(Data for processing begins)
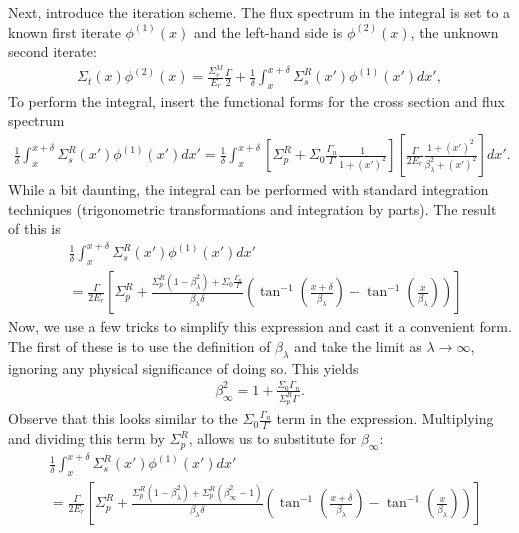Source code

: Next, introduce the iteration scheme. The flux spectrum in the integral is set to a known first iterate $\phi^{(1)}(x)$ and the left-hand side is $\phi^{(2)}(x)$, the unknown second iterate:
\begin{align}
  \Sigma_t(x) \phi^{(2)}(x)  = \frac{\Sigma_s^M}{E_r} \frac{\Gamma}{2}
  + \frac{1}{\delta} \int_x^{x+\delta} \Sigma_s^R(x') \phi^{(1)}(x') dx',
\end{align}
To perform the integral, insert the functional forms for the cross section and flux spectrum
\begin{align}
  \frac{1}{\delta} \int_x^{x+\delta} \Sigma_s^R(x') \phi^{(1)}(x') dx' = 
  \frac{1}{\delta} \int_x^{x+\delta} \left[ \Sigma_p^R + \Sigma_0 \frac{\Gamma_n}{\Gamma} \frac{1}{1+(x')^2} \right]
  \left[ \frac{\Gamma}{2E_r} \frac{ 1 + (x')^2 }{ \beta_\lambda^2 + (x')^2 } \right] dx'.
\end{align} 
While a bit daunting, the integral can be performed with standard integration techniques (trigonometric transformations and integration by parts). The result of this is
\begin{align}
  &\frac{1}{\delta} \int_x^{x+\delta} \Sigma_s^R(x') \phi^{(1)}(x') dx' \nonumber \\
  &= \frac{\Gamma}{2E_r} \left[ \Sigma_p^R + \frac{ \Sigma_p^R ( 1 - \beta_\lambda^2 ) + \Sigma_0 \frac{\Gamma_n}{\Gamma} }{ \beta_\lambda \delta } 
  \left( \tan^{-1} \left( \frac{x+\delta}{\beta_\lambda} \right) - \tan^{-1} \left( \frac{x}{\beta_\lambda} \right) \right) \right]
\end{align}
Now, we use a few tricks to simplify this expression and cast it a convenient form. The first of these is to use the definition of $\beta_\lambda$ and take the limit as $\lambda \rightarrow \infty$, ignoring any physical significance of doing so. This yields
\begin{align}
  \beta_\infty^2 = 1 + \frac{\Sigma_0 \Gamma_n}{\Sigma_p^R \Gamma} .
\end{align}
Observe that this looks similar to the $\Sigma_0 \frac{\Gamma_n}{\Gamma}$ term in the expression. Multiplying and dividing this term by $\Sigma_p^R$, allows us to substitute for $\beta_\infty$:
\begin{align}
  &\frac{1}{\delta} \int_x^{x+\delta} \Sigma_s^R(x') \phi^{(1)}(x') dx' \nonumber \\
  &= \frac{\Gamma}{2E_r} \left[ \Sigma_p^R + \frac{ \Sigma_p^R ( 1 - \beta_\lambda^2 ) + \Sigma_p^R ( \beta_\infty^2 - 1 ) }{ \beta_\lambda \delta } 
  \left( \tan^{-1} \left( \frac{x+\delta}{\beta_\lambda} \right) - \tan^{-1} \left( \frac{x}{\beta_\lambda} \right) \right) \right] 
\end{align}
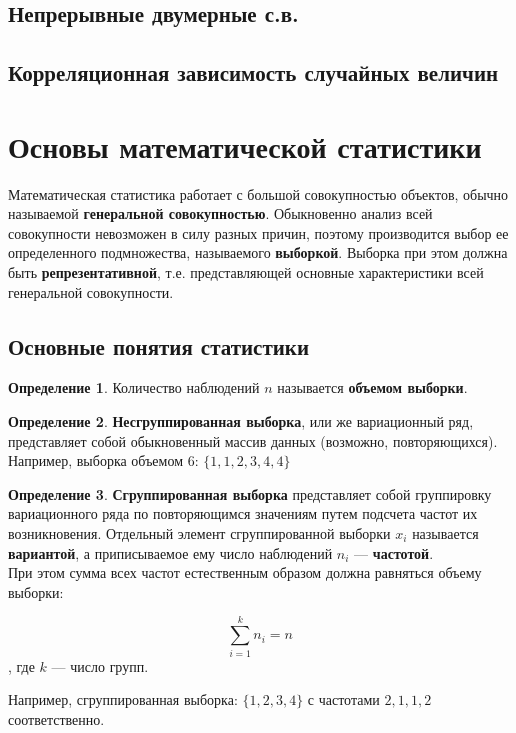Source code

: \documentclass[12pt,a4paper]{article}
\theoremstyle{definition}
\newtheorem{definition}{Определение}[section]
\theoremstyle{definition}
\theoremstyle{remark}
\theoremstyle{corollary}
\theoremstyle{bolditalic}
\begin{document}
\subsection{Непрерывные двумерные с.в.}

\subsection{Корреляционная зависимость случайных величин}


\section{Основы математической статистики}

Математическая статистика работает с большой совокупностью объектов, обычно называемой \textbf{генеральной совокупностью}. Обыкновенно анализ всей совокупности невозможен в силу разных причин, поэтому производится выбор ее определенного подмножества, называемого \textbf{выборкой}. Выборка при этом должна быть \textbf{репрезентативной}, т.е. представляющей основные характеристики всей генеральной совокупности.

\subsection{Основные понятия статистики}

\begin{definition}
    Количество наблюдений $n$ называется \textbf{объемом выборки}.
\end{definition}

\begin{definition}
    \textbf{Несгруппированная выборка}, или же вариационный ряд, представляет собой обыкновенный массив данных (возможно, повторяющихся).\\

    Например, выборка объемом 6: $\{1, 1, 2, 3, 4, 4\}$
\end{definition}

\begin{definition}
    \textbf{Сгруппированная выборка} представляет собой группировку вариационного ряда по повторяющимся значениям путем подсчета частот их возникновения. Отдельный элемент сгруппированной выборки $x_i$ называется \textbf{вариантой}, а приписываемое ему число наблюдений $n_i$ --- \textbf{частотой}.\\

    При этом сумма всех частот естественным образом должна равняться объему выборки:

    \[
    \sum_{i=1}^{k}{n_i}=n
    \]
    , где $k$ --- число групп.

    Например, сгруппированная выборка: $\{1, 2, 3, 4\}$ с частотами $2, 1, 1, 2$ соответственно.
\end{definition}
\end{document}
(Data for processing ends)
* **Task item**: From the records above, return each line where "theoremstyle" occurs.

* **Response area**:
\theoremstyle{definition}
\theoremstyle{definition}
\theoremstyle{remark}
\theoremstyle{corollary}
\theoremstyle{bolditalic}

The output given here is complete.